FLORENCE, ARIZ. — Pedro Guerrero, who began his long career as a photographer at age 22 by walking up to Frank Lloyd Wright’s home Taliesin West in Scottsdale, Ariz., and introducing himself, died September 13; he was 95 years old.
Wright’s photographer for more than 20 years, Guerrero was born in Casa Grade, Ariz., in 1917, and grew up in Mesa. He fled to Los Angeles to join his brother at the Art Center School (now Art Center College of Design in Pasadena), signing up for the only classes that were open at the time, photography. And, as he often said, “I fell in love.”
Guerrero served in the Army Air Corps during World War II, and then moved to New Canaan, Conn., where he worked as a photographer for artists and architects but continued his association with Wright, who died in 1959.
By midcentury Guerrero’s body of work paralleled the activities of icons Julius Shulman and Ezra Stoller. He worked closely not only with architects, but also with artists such as Alexander Calder and Louise Nevelson, with whom he had a close relationship.
He was Calder’s photographer for 13 years, and published Calder at Home: The Joyous Environment of Alexander Calder. He photographed sculptor Louis Nevelson’s work, as well as the work of other architects, including Marcel Breuer, Eero Saarinen, Edward Durrell Stone and Philip Johnson. He also worked for many publications, shooting interiors and portraits for magazines such as Vogue, House & Garden and Harpers Bazaar.
His photographs have been featured in nearly every major publication by and about Wright since they were first published in the 1940 book In The Nature of Materials. His photographs have been exhibited in galleries and museums throughout the United States and Europe, including the Whitney Museum of American Art, the Guggenheim Museum and the Museum of Modern Art.
His last fine arts exhibition was a 2012 retrospective organized by the Julius Shulman Institute at Woodbury University and presented at the Woodbury Hollywood Gallery in California. Guerrero published many books, including Pedro E. Guerrero: A Photographer’s Journey, published by Princeton Architectural Press in 2007.

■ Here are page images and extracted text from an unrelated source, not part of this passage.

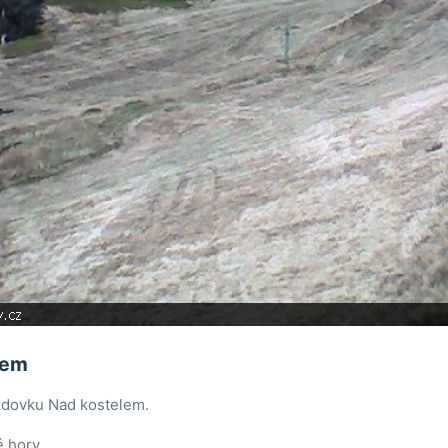
lem
zdovku Nad kostelem.
 hory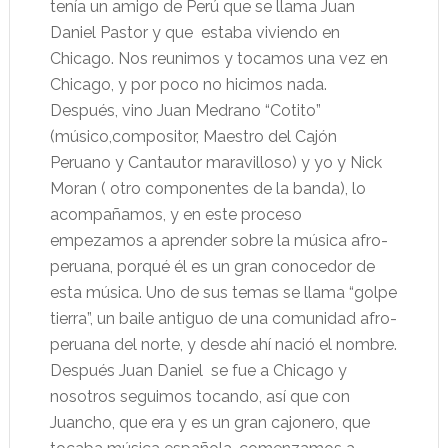
tenía un amigo de Perú que se llama Juan
Daniel Pastor y que
estaba viviendo en
Chicago. Nos reunimos y tocamos una vez en
Chicago, y por poco no hicimos nada.
Después, vino Juan Medrano “Cotito”
(músico,compositor, Maestro del Cajón
Peruano y Cantautor maravilloso) y yo y Nick
Moran ( otro componentes de la banda), lo
acompañamos, y en este proceso
empezamos a aprender sobre la música afro-
peruana, porqué él es un gran conocedor de
esta música. Uno de sus temas se llama “golpe
tierra”, un baile antiguo de una comunidad afro-
peruana del norte, y desde ahí nació el nombre.
Después Juan Daniel
se fue a Chicago y
nosotros seguimos tocando, así que con
Juancho, que era y es un gran cajonero, que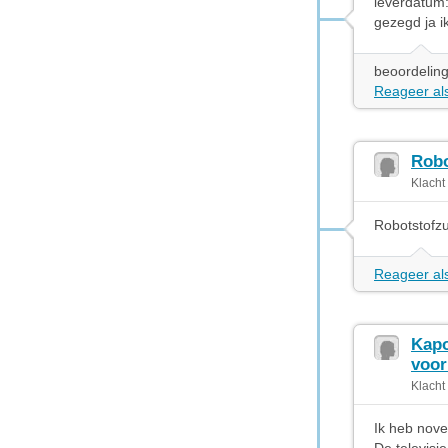
leverdatum:
gezegd ja ik
beoordeling
Reageer als
Robo
Klacht
Robotstofzui
Reageer als
Kapo
voor
Klacht
Ik heb nove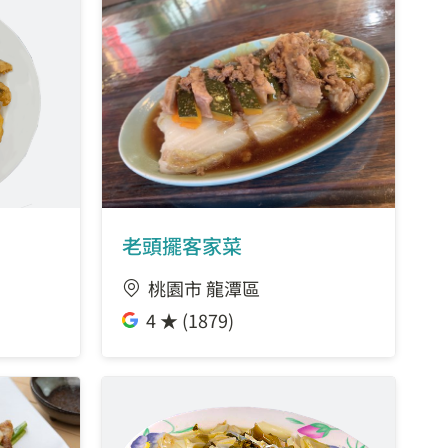
老頭擺客家菜
桃園市 龍潭區
4 ★ (1879)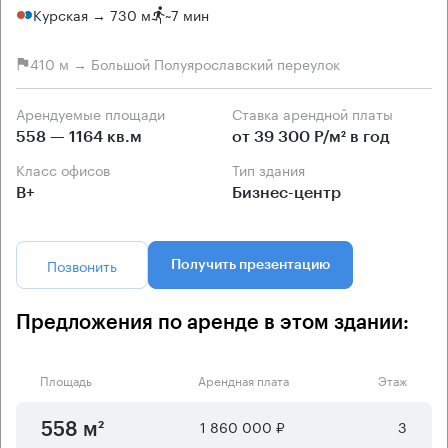
Курская → 730 м
~
7 мин
410 м → Большой Полуярославский переулок
Арендуемые площади
Ставка арендной платы
558 — 1164 кв.м
от 39 300 Р/м² в год
Класс офисов
Тип здания
B+
Бизнес-центр
Позвонить
Получить презентацию
Предложения по аренде в этом здании:
Площадь
Арендная плата
Этаж
1 860 000 ₽
3
558 м²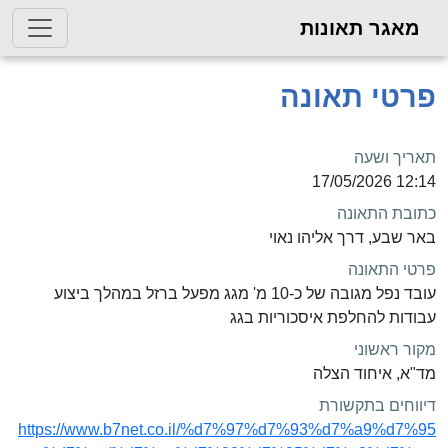
מאגר תאונות
פרטי תאונה
תאריך ושעה
12:14 17/05/2026
כתובת התאונה
באר שבע, דרך אליהו נאוי
פרטי התאונה
עובד נפל מגובה של כ-10 מ' מגג מפעל ברזל במהלך ביצוע
עבודות להחלפת איסכוריות בגג
מקור ראשוני
מד"א, איחוד הצלה
דיווחים בתקשורת
https://www.b7net.co.il/%d7%97%d7%93%d7%a9%d7%95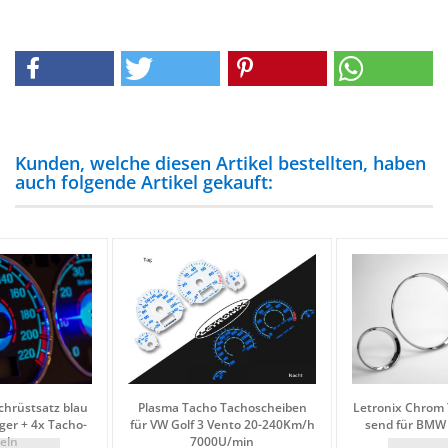
Kunden, welche diesen Artikel bestellten, haben
auch folgende Artikel gekauft:
­rüst­satz blau
Plas­ma Tacho Ta­cho­schei­ben
Le­tro­nix Chrom
i­ger + 4x Ta­cho­
für VW Golf 3 Vento 20-​240Km/h
send für BMW 
deln
7000U/min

Guerrero is survived by his second wife, Dixie L. Guerrero (his first wife, Barbara Smith, died in 1976), his daughters Susan Guerrero and Barbara Marchant; a son, Arthur Ben; two sisters, Maria Teresa Jaimes and Herminia Stechnij; a brother, Fernando; four grandchildren; and two great-grandchildren. A son, Peter Marc, died in 1998. He died at home with his family at hand.